POLECENIE
Zamień akapit rozpoczynający się od słów „Sama natura narzuciła” z zamieszczonego niżej fragmentu o miarach czasu i przestrzeni w zwięzłą listę punktów. Zachowaj jego główne fakty.

FRAGMENT TEKSTU
Miary czasu i przestrzeni
 
Miary czasu i przestrzeni
Człowiek od zawsze żył w czasie i przestrzeni. Nie zawsze jednak uświadamiał to sobie i dopiero od pewnego momentu zaczął mierzyć poszczególne wymiary przestrzeni (głównie długość i szerokość) oraz upływ czasu. Ewolucja miar obu kategorii przebiegała podobnie. U początków leżały pojedyncze wydarzenia oraz cielesne i terenowe punkty odniesienia, zaś na końcu — rozbudowane systemy o uniwersalnej użyteczności i zasięgu. Ich zwieńczeniem w Europie są system metryczny (nie w Anglii) oraz kalendarz gregoriański. Jednakże geneza i rozwój miar czasu oraz przestrzeni była znacznie bardziej złożona i przez to ciekawa.
Czas
Sama natura narzuciła człowiekowi swój porządek i swoje miary. Dzień i noc stworzyły dobę, w trakcie której człowiek musiał znaleźć czas na sen. Fazy księżyca ułatwiły wynalezienie miary tygodnia oraz miesiąca jako odstępu między dwiema identycznymi fazami. Okresowe zjawiska przyrodnicze pomogły w wyodrębnieniu innej odmiany miesięcy oraz w uświadomieniu sobie istnienia roku (jako odstępu między dwiema identycznymi porami, głównie końcem zimy). W wyżej rozwiniętych cywilizacjach to położenie Ziemi względem wybranych gwiazd nasunęło ludziom nowe wyznaczniki roku.

(Wpisy zbioru danych o układzie)
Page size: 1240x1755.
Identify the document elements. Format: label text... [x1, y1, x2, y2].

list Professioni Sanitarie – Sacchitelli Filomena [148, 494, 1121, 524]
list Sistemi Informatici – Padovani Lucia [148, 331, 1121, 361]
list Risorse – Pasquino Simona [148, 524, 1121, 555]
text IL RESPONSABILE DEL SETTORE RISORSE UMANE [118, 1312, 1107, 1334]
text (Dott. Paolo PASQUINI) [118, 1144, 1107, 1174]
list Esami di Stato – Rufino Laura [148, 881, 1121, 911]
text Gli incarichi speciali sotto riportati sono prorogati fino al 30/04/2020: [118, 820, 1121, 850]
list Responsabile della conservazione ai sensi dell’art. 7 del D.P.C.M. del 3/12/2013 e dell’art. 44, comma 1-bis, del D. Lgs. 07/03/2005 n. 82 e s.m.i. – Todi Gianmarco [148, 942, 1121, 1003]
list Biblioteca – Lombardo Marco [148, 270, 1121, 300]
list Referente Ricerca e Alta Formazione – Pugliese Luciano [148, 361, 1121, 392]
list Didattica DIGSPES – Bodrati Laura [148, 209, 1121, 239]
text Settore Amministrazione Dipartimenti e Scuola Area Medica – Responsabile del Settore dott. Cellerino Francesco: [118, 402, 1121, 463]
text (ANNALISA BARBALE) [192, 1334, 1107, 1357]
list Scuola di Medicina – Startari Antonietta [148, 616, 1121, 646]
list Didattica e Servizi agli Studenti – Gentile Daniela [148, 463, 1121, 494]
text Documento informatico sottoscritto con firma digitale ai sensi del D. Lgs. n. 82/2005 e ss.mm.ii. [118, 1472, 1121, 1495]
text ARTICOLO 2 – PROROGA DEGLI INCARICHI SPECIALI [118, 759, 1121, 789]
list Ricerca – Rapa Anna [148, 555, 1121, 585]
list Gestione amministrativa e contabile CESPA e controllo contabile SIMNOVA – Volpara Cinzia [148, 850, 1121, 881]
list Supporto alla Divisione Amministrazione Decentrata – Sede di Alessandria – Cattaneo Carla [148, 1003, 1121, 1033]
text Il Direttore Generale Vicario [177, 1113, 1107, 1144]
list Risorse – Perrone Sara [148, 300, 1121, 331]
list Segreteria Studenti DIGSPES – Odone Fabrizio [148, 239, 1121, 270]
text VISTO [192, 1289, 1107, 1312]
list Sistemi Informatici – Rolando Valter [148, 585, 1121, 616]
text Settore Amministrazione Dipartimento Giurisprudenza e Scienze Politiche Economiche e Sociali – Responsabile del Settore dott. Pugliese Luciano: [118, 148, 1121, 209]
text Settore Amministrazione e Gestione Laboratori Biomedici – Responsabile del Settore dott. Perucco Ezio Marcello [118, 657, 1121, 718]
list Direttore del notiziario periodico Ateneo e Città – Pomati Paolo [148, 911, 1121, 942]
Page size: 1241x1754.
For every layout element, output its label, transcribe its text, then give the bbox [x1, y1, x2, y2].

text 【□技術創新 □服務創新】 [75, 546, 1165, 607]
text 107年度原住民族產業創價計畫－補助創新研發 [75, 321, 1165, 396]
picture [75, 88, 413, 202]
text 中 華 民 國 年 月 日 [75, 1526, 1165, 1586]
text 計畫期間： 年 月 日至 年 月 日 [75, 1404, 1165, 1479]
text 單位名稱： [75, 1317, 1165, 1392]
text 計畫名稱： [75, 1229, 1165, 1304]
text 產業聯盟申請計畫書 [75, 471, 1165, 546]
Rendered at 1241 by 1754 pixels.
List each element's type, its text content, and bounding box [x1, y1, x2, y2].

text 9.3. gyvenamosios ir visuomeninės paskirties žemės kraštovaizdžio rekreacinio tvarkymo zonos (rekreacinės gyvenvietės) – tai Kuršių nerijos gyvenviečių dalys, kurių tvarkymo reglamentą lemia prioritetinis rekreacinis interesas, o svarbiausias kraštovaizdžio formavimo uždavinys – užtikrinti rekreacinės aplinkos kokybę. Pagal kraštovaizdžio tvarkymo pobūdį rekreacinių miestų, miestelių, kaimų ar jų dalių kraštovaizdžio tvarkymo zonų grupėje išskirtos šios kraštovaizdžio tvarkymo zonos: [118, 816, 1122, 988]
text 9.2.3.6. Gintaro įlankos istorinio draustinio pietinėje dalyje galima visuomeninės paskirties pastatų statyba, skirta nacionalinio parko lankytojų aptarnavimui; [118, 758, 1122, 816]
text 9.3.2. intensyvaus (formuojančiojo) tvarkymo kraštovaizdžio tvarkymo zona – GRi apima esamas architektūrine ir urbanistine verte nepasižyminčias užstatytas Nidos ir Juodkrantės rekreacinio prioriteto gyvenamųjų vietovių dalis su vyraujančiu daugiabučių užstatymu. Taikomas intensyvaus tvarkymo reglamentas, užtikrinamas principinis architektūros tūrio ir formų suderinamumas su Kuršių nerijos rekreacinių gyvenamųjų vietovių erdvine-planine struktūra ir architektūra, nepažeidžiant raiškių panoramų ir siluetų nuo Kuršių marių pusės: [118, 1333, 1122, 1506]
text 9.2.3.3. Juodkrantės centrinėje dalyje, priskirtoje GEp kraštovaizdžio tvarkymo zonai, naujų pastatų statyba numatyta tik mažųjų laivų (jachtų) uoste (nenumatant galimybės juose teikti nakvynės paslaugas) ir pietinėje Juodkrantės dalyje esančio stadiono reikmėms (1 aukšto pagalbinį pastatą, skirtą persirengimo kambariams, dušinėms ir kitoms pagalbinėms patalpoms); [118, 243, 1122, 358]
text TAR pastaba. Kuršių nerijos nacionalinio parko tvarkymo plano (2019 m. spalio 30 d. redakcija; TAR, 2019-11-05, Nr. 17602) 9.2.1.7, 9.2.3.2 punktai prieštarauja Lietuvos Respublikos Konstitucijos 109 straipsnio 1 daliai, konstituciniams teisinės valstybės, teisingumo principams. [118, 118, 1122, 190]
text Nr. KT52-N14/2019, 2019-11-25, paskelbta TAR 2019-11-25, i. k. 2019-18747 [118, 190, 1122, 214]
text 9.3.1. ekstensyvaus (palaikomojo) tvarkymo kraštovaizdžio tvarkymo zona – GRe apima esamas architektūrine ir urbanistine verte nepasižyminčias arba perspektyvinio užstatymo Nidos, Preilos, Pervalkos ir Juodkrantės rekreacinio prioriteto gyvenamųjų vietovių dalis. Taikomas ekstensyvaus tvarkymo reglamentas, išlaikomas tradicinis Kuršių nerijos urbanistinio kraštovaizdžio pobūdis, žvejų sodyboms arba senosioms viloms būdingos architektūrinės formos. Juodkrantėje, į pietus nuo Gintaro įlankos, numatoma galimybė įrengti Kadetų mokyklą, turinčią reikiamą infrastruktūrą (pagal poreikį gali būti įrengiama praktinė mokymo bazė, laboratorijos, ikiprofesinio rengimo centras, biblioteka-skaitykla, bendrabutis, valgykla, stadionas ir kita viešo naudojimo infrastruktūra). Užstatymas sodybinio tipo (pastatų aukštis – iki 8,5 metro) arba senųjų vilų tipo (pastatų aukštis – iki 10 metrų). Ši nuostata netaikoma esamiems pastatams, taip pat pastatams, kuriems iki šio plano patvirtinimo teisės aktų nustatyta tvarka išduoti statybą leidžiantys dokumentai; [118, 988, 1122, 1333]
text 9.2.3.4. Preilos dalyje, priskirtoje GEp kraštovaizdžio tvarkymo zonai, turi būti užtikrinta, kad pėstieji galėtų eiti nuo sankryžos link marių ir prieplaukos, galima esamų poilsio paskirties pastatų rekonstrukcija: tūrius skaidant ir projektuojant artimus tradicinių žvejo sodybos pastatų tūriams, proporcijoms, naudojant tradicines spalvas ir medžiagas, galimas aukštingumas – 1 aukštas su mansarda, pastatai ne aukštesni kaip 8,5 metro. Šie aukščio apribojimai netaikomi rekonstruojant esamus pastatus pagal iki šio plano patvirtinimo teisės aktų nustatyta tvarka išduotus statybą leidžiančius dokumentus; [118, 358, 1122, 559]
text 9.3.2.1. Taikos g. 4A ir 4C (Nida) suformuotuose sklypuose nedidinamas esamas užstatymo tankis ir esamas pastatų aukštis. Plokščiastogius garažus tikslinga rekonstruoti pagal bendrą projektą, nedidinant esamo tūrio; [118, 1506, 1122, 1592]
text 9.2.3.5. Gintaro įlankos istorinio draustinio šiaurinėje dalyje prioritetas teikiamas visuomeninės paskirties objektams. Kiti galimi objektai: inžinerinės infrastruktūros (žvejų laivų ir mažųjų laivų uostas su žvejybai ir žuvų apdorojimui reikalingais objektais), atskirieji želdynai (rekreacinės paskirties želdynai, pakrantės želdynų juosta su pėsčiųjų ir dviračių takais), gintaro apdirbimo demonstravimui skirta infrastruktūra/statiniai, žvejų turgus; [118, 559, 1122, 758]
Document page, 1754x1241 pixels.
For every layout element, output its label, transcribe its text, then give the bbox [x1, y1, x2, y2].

ODPOWIEDŹ
- Natura narzuciła człowiekowi swój porządek i swoje miary.
- Dzień i noc utworzyły dobę, w trakcie której człowiek musiał znaleźć czas na sen.
- Fazy księżyca ułatwiły wynalezienie tygodnia oraz miesiąca, czyli odstępu między dwiema identycznymi fazami.
- Okresowe zjawiska przyrodnicze pomogły wyodrębnić inną odmianę miesięcy. Pomogły też uświadomić istnienie roku jako odstępu między dwiema identycznymi porami, głównie końcem zimy.
- W wyżej rozwiniętych cywilizacjach nowe wyznaczniki roku nasunęło położenie Ziemi względem wybranych gwiazd.